> **Exercise description**
Please format the text in the listing below as a JSON list of strings, one string per line, skipping blank lines and leaving the pictures out.

--- --- ---

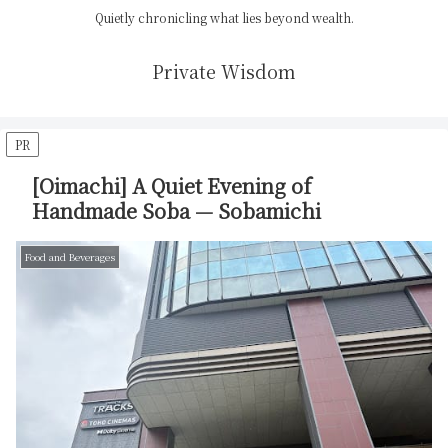
Quietly chronicling what lies beyond wealth.
Private Wisdom
PR
[Oimachi] A Quiet Evening of
Handmade Soba — Sobamichi
Food and Beverages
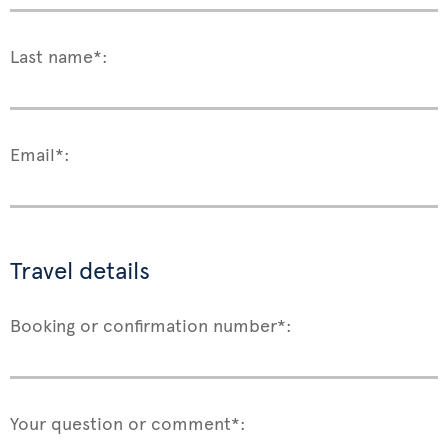
Last name*:
Email*:
Travel details
Booking or confirmation number*:
Your question or comment*:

--- --- ---

> **Task response**
[
  "Quietly chronicling what lies beyond wealth.",
  "Private Wisdom",
  "PR",
  "[Oimachi] A Quiet Evening of",
  "Handmade Soba — Sobamichi",
  "Food and Beverages",
  "Last name*:",
  "Email*:",
  "Travel details",
  "Booking or confirmation number*:",
  "Your question or comment*:"
]